For the Eleatic the "eternal" has a connotation not of duration, even if indefinite, but of negation of time itself. If Being is a-ghenetos it cannot have a temporal succession, since the temporal condition belongs to d’oxa.
Moreover, the Eleatic expresses in “dry” terms the reality of Being, the relativity of the phenomena and the fallacy of the opinion of the mortals. Plato calls him “venerable and also fearsome” (Theaetetus, 183e). But at the same time this Being unveils itself in the very a-temporal and immortal (nous) dimension of the human entity as the foundation of his existing and being. The being is his aim for liberating himself from the error in which he dwells.

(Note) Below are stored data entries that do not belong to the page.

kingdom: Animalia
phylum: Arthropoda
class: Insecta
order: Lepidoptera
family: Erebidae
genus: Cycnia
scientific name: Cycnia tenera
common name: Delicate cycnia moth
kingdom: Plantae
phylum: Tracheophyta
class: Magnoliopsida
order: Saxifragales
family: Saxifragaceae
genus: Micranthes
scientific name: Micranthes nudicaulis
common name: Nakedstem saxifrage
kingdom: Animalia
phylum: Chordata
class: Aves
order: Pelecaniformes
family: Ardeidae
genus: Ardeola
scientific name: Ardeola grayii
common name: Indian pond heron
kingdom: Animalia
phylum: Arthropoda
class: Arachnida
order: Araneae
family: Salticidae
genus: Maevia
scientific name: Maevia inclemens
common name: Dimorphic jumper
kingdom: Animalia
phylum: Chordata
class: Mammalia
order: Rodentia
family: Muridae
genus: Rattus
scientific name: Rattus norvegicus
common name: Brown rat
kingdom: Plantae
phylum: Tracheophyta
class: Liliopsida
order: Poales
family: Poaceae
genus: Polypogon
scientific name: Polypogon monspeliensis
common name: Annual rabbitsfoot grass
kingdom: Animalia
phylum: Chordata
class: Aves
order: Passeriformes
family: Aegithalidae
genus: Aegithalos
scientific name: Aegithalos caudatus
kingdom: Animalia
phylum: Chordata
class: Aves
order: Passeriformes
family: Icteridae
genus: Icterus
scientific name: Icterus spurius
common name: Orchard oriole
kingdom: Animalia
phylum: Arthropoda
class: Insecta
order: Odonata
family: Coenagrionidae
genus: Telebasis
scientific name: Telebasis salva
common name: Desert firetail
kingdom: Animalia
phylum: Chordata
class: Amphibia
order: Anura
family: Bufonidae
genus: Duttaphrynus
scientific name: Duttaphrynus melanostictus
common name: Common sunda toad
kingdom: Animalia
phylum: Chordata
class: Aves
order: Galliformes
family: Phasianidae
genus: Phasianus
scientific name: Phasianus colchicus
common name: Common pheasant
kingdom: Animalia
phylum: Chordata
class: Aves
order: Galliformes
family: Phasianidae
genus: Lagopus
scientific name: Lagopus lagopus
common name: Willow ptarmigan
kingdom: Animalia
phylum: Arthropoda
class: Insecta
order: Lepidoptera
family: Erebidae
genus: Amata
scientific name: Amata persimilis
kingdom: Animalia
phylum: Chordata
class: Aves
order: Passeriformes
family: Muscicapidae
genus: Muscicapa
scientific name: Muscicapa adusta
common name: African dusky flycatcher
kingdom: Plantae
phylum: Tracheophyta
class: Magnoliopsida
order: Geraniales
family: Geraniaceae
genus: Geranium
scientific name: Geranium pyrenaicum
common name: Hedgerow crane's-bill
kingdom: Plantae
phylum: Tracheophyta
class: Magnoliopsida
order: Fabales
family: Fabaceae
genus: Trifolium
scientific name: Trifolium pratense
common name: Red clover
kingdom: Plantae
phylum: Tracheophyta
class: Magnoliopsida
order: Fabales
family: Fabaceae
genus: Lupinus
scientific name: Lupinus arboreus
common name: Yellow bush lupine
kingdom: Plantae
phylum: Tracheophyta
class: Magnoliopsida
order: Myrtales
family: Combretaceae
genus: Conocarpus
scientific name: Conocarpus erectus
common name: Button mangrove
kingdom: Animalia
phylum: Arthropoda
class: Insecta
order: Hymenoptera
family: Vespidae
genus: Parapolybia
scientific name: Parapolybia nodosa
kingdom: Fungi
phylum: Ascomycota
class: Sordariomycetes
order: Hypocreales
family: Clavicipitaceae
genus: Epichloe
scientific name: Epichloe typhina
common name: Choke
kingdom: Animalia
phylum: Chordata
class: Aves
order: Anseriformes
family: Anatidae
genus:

Parmenides in the vision of Being has not connected other dialectical relationships and he has not attributed other meanings except that “Being is and cannot not be”. It will be Aristotle’s task to give multiple meanings to Being, unmoved mover (to kinoun akìneton), but Aristotle’s philosophy can be considered an Ontology and not pure Metaphysics.
The idea of Being has been the paradigm of the entire Western Philosophy. Both Plato and Aristotle, as it was said, are indebted to the Eleatic, and not only for the idea of Being.
Parmenides does not place the world of becoming in “nothingness” because he himself states that you can neither think nor speak of nothingness.
«Also this you have to learn: how those things which appear must be evaluated in a correct manner»
(Fr. 1, 31-32)
Thus, the error of the mortals consists only in considering the “appearances”, or the phenomena, as reality and absolute truths. On the contrary what is needed is to know how to evaluate appearances in the correct manner and see them for what they are in their own nature.
In the field of Western Philosophy Parmenides’ influence can be noted by the following:
– A logical dialectical rigor in the exposition
– An existential vision addressed to the human entity
– A truth coming from on high and not empirically theorized or conceptualized by the dianoetic mind
Such a sacred vision can be revolutionary in a culture that, given the signs of the times, is characterized by a gloomy spiritual, ethical, cultural and political impoverishment.